AIM OF THE TASK:
Word for word, set down every line of the entries below from the line with "hfov_deg: 102.1" to the line with "exposure_s: 1/7092", including both, and no other line.

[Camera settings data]
= Beginning of Section =
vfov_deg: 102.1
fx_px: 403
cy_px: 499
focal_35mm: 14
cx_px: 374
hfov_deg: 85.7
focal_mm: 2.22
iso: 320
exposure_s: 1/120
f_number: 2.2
= End of Section =
= Beginning of Section =
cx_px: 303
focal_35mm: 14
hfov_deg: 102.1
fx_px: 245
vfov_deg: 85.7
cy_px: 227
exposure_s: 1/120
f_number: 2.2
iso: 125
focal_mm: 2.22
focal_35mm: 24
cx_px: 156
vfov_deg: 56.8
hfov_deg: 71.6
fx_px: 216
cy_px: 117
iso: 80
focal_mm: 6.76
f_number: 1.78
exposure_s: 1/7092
= End of Section =
ANSWER TO THIS TASK:
hfov_deg: 102.1
fx_px: 245
vfov_deg: 85.7
cy_px: 227
exposure_s: 1/120
f_number: 2.2
iso: 125
focal_mm: 2.22
focal_35mm: 24
cx_px: 156
vfov_deg: 56.8
hfov_deg: 71.6
fx_px: 216
cy_px: 117
iso: 80
focal_mm: 6.76
f_number: 1.78
exposure_s: 1/7092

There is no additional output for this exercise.